Updated

President Obama has finished trying to turn the Republican tide on health care reform and is now focusing his sights on average Americans. It is through their prism that Mr. Obama hopes to prod members of congress to urgently pass his health care reform legislation and he did so in full-on campaign style Monday in Pennsylvania.

A deafening crowd welcomed the President to Arcadia University, just north of Philadelphia, where Mr. Obama told them he gets it.

"We need to give families and businesses more control over their own health insurance and that's why we need to pass health care reform; not next year, not five years from now, not ten years from now. But now."

But what is it exactly that brings the President to the Philadelphia area? If you ask the Republican National Committee, it's salvaging the faltering campaign of Democratic Senator Arlen Specter. Ironically, the group says, it's the health care reform push that is taking its toll on his re-election bid.

The RNC cited a February Franklin and Marshall College Poll Monday as evidence. The poll says only 30% of Pennsylvanians approve of the job Senator Specter is doing compared to a 52% approval rating last March, when the health care debate began.
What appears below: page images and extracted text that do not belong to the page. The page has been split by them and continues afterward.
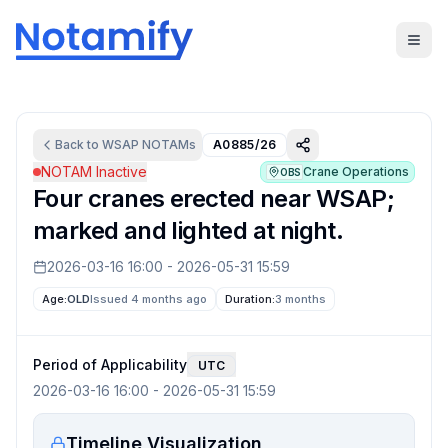
Back to
WSAP
NOTAMs
A0885/26
NOTAM Inactive
Crane Operations
OBS
Four cranes erected near WSAP;
marked and lighted at night.
2026-03-16 16:00
-
2026-05-31 15:59
Age:
OLD
Issued 4 months ago
Duration:
3 months
Period of Applicability
UTC
2026-03-16 16:00
-
2026-05-31 15:59
Timeline Visualization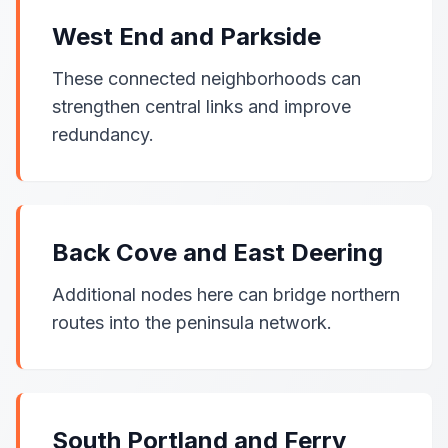
West End and Parkside
These connected neighborhoods can
strengthen central links and improve
redundancy.
Back Cove and East Deering
Additional nodes here can bridge northern
routes into the peninsula network.
South Portland and Ferry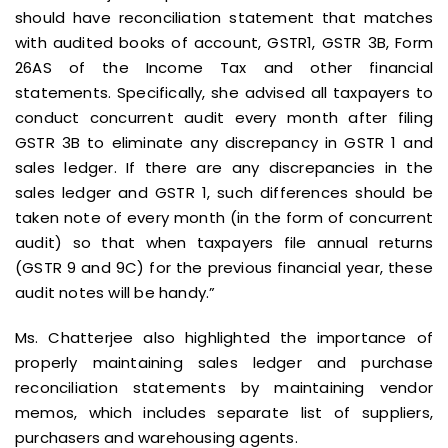
should have reconciliation statement that matches
with audited books of account, GSTR1, GSTR 3B, Form
26AS of the Income Tax and other financial
statements. Specifically, she advised all taxpayers to
conduct concurrent audit every month after filing
GSTR 3B to eliminate any discrepancy in GSTR 1 and
sales ledger. If there are any discrepancies in the
sales ledger and GSTR 1, such differences should be
taken note of every month (in the form of concurrent
audit) so that when taxpayers file annual returns
(GSTR 9 and 9C) for the previous financial year, these
audit notes will be handy.”
Ms. Chatterjee also highlighted the importance of
properly maintaining sales ledger and purchase
reconciliation statements by maintaining vendor
memos, which includes separate list of suppliers,
purchasers and warehousing agents.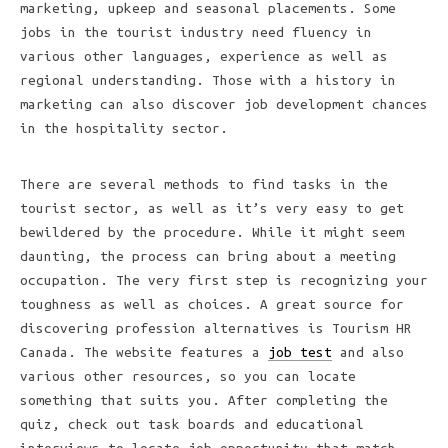
marketing, upkeep and seasonal placements. Some
jobs in the tourist industry need fluency in
various other languages, experience as well as
regional understanding. Those with a history in
marketing can also discover job development chances
in the hospitality sector.
There are several methods to find tasks in the
tourist sector, as well as it’s very easy to get
bewildered by the procedure. While it might seem
daunting, the process can bring about a meeting
occupation. The very first step is recognizing your
toughness as well as choices. A great source for
discovering profession alternatives is Tourism HR
Canada. The website features a
job test
and also
various other resources, so you can locate
something that suits you. After completing the
quiz, check out task boards and educational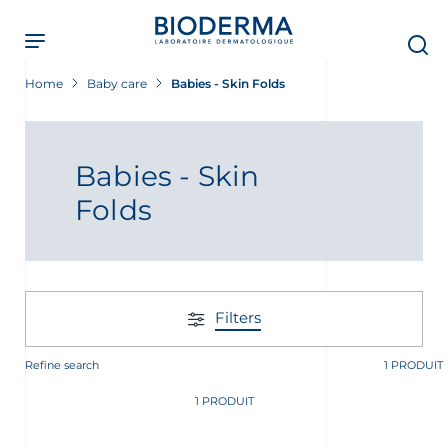
Skip
to
main
content
Home
Baby care
Babies - Skin Folds
Babies - Skin
Folds
Filters
Refine search
1 PRODUIT
t
1 PRODUIT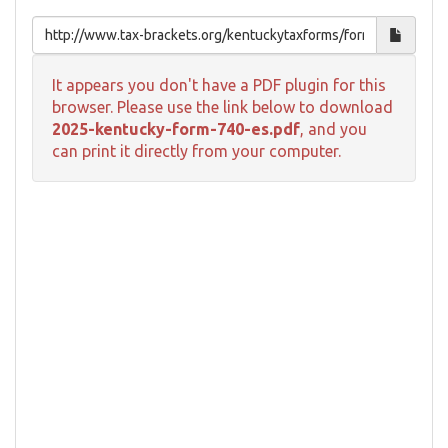
It appears you don't have a PDF plugin for this
browser. Please use the link below to download
2025-kentucky-form-740-es.pdf
, and you
can print it directly from your computer.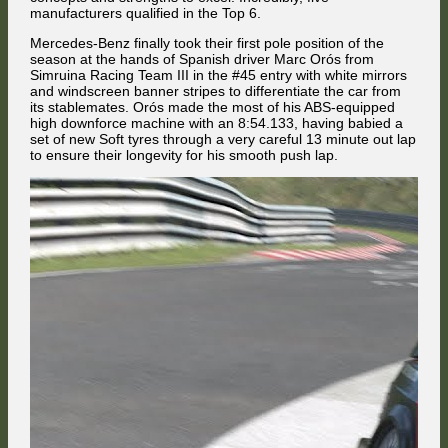
manufacturers qualified in the Top 6.
Mercedes-Benz finally took their first pole position of the
season at the hands of Spanish driver Marc Orós from
Simruina Racing Team III in the #45 entry with white mirrors
and windscreen banner stripes to differentiate the car from
Moments later, Vakuinof sent his car down the inside of his British
its stablemates. Orós made the most of his ABS-equipped
stablemate at Foster's Corner.
high downforce machine with an 8:54.133, having babied a
Nat Stevenson looked like he was going to emerge from the chaos as
set of new Soft tyres through a very careful 13 minute out lap
the best-placed Alfa Romeo driver, but then he decided to go to the left
to ensure their longevity for his smooth push lap.
to avoid having to back off behind Ayrton Titos who was skidding
towards the right while regaining control over his car. That directly put
him into the path of the red BMW driven by Alfie Bevan, who avoided
... and spun out while Vakuinof miraculously kept his Alfa Romeo under
the flipping Alfa of Attila Diner, and it didn't end well for him.
control after flying into the gravel trap at 260 km/h.
By the end of the front straight, 13th place was in the hands of the
Bulgarian.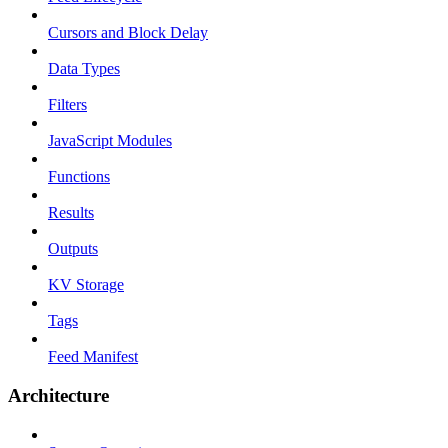
Cursors and Block Delay
Data Types
Filters
JavaScript Modules
Functions
Results
Outputs
KV Storage
Tags
Feed Manifest
Architecture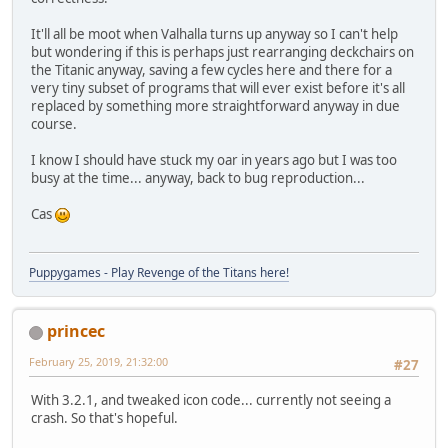
It'll all be moot when Valhalla turns up anyway so I can't help
but wondering if this is perhaps just rearranging deckchairs on
the Titanic anyway, saving a few cycles here and there for a
very tiny subset of programs that will ever exist before it's all
replaced by something more straightforward anyway in due
course.
I know I should have stuck my oar in years ago but I was too
busy at the time... anyway, back to bug reproduction...
Cas
Puppygames - Play Revenge of the Titans here!
princec
February 25, 2019, 21:32:00
#27
With 3.2.1, and tweaked icon code... currently not seeing a
crash. So that's hopeful.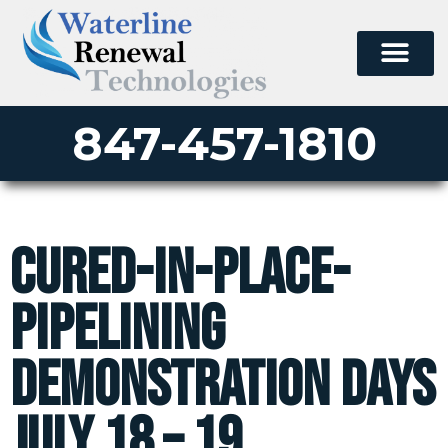
847-457-1810
Cured-In-Place-
Pipelining
Demonstration Days
July 18 – 19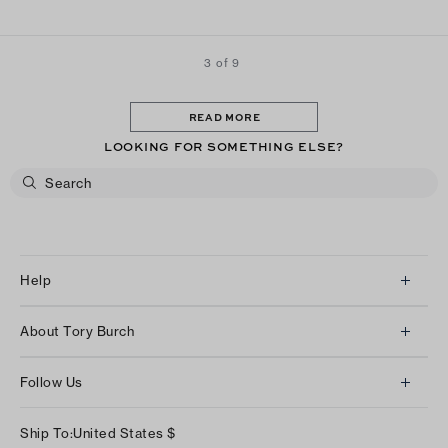
3 of 9
READ MORE
LOOKING FOR SOMETHING ELSE?
Help
Client Services
About Tory Burch
Contact Us
About Us
Returns & Exchanges
Follow Us
Our Impact
Track Your Order
Instagram
Careers
Ship To:
United States
$
Shipping & Delivery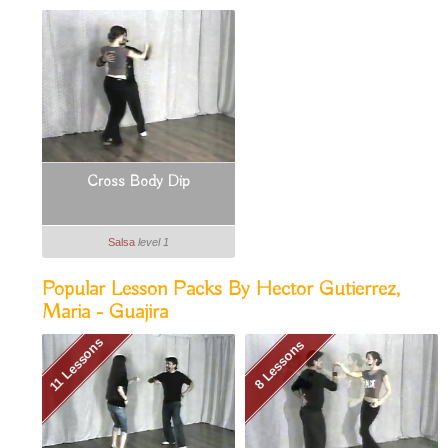
Cross Body Dip
Salsa
level 1
Popular Lesson Packs By Hector Gutierrez,
Maria - Guajira
11 Lessons
8 Lessons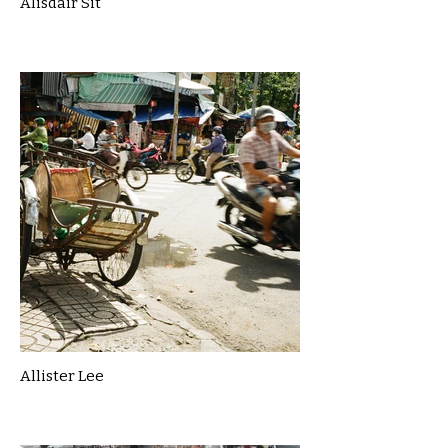
Alisdair Sit
Allister Lee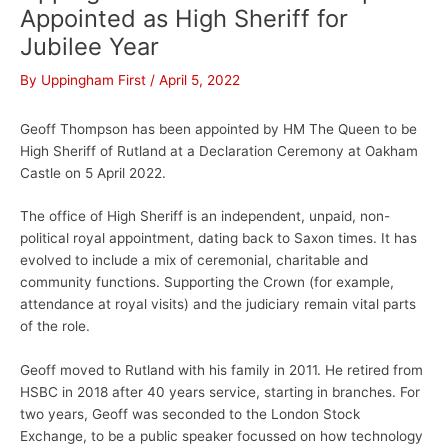
Appointed as High Sheriff for
Jubilee Year
By
Uppingham First
/
April 5, 2022
Geoff Thompson has been appointed by HM The Queen to be
High Sheriff of Rutland at a Declaration Ceremony at Oakham
Castle on 5 April 2022.
The office of High Sheriff is an independent, unpaid, non-
political royal appointment, dating back to Saxon times. It has
evolved to include a mix of ceremonial, charitable and
community functions. Supporting the Crown (for example,
attendance at royal visits) and the judiciary remain vital parts
of the role.
Geoff moved to Rutland with his family in 2011. He retired from
HSBC in 2018 after 40 years service, starting in branches. For
two years, Geoff was seconded to the London Stock
Exchange, to be a public speaker focussed on how technology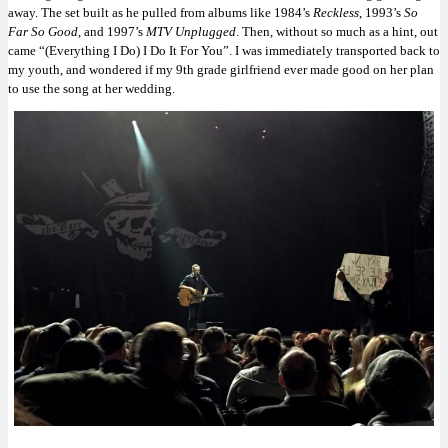
away. The set built as he pulled from albums like 1984’s
Reckless
, 1993’s
So
Far So Good
, and 1997’s
MTV Unplugged
. Then, without so much as a hint, out
came “(Everything I Do) I Do It For You”. I was immediately transported back to
my youth, and wondered if my 9th grade girlfriend ever made good on her plan
to use the song at her wedding.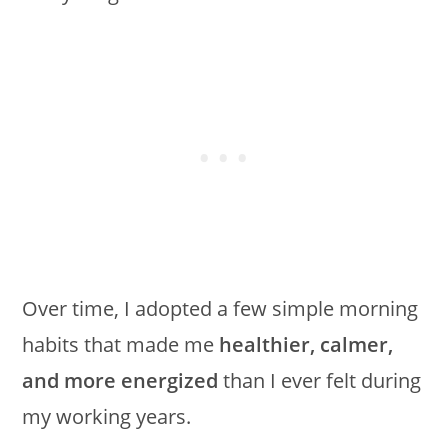
Over time, I adopted a few simple morning
habits that made me
healthier, calmer,
and more energized
than I ever felt during
my working years.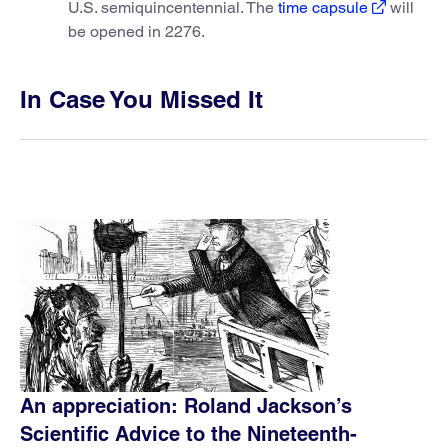
U.S. semiquincentennial. The
time capsule
will
be opened in 2276.
In Case You Missed It
An appreciation: Roland Jackson’s
Scientific Advice to the Nineteenth-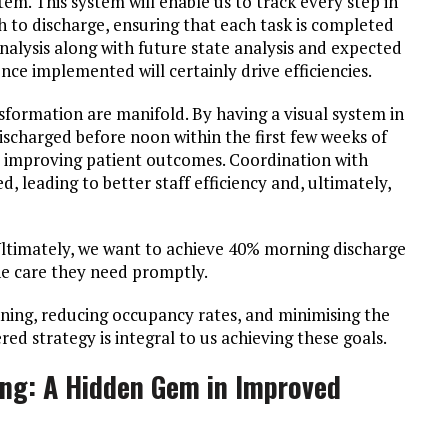
. This system will enable us to track every step in
 to discharge, ensuring that each task is completed
nalysis along with future state analysis and expected
nce implemented will certainly drive efficiencies.
nsformation are manifold. By having a visual system in
scharged before noon within the first few weeks of
 improving patient outcomes. Coordination with
d, leading to better staff efficiency and, ultimately,
Ultimately, we want to achieve 40% morning discharge
he care they need promptly.
lanning, reducing occupancy rates, and minimising the
red strategy is integral to us achieving these goals.
ing: A Hidden Gem in Improved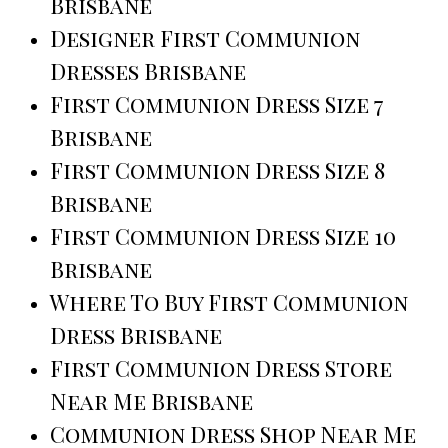
Brisbane
Designer First Communion
Dresses Brisbane
First Communion Dress Size 7
Brisbane
First Communion Dress Size 8
Brisbane
First Communion Dress Size 10
Brisbane
Where To Buy First Communion
Dress Brisbane
First Communion Dress Store
Near Me Brisbane
Communion Dress Shop Near Me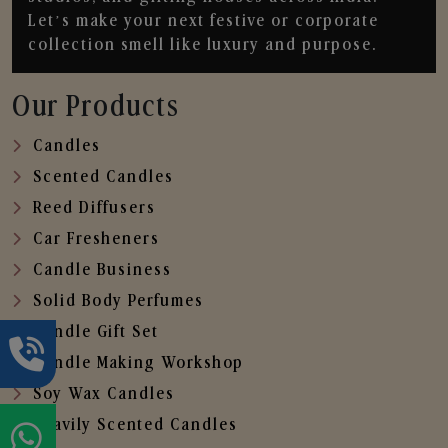
Let’s make your next festive or corporate
collection smell like luxury and purpose.
Our Products
Candles
Scented Candles
Reed Diffusers
Car Fresheners
Candle Business
Solid Body Perfumes
Candle Gift Set
Candle Making Workshop
Soy Wax Candles
Heavily Scented Candles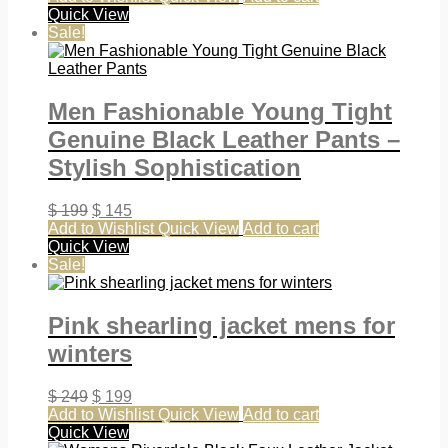
Quick View
Sale!
Men Fashionable Young Tight
Genuine Black Leather Pants –
Stylish Sophistication
$
199
$
145
Add to Wishlist
Quick View
Add to cart
Quick View
Sale!
Pink shearling jacket mens for
winters
$
249
$
199
Add to Wishlist
Quick View
Add to cart
Quick View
Mr. Obama's aides say his visit was not about elections. "I wouldn't say that this is about any specific targeting in that sense," Deputy White House Press Secretary Bill Burton told reporters. "I mean, if you look at where we're going, it doesn't really have an impact on a particular member. But Philadelphia is a place where they are seeing these rising costs really crush their -- crush families and businesses and local government."

The President is in his comfort zone in such public settings. He has hit the road before on behalf of his health care agenda.

But this time, the message is more urgent. As Mr. Obama traverses the country-- hitting St. Louis on Wednesday-- will members of Congress feel the nudge of their constituents enough to get on board with his health care agenda? There isn't much time left to find out. The White House has said they want a House-passed bill by the time President Obama heads overseas on March 18.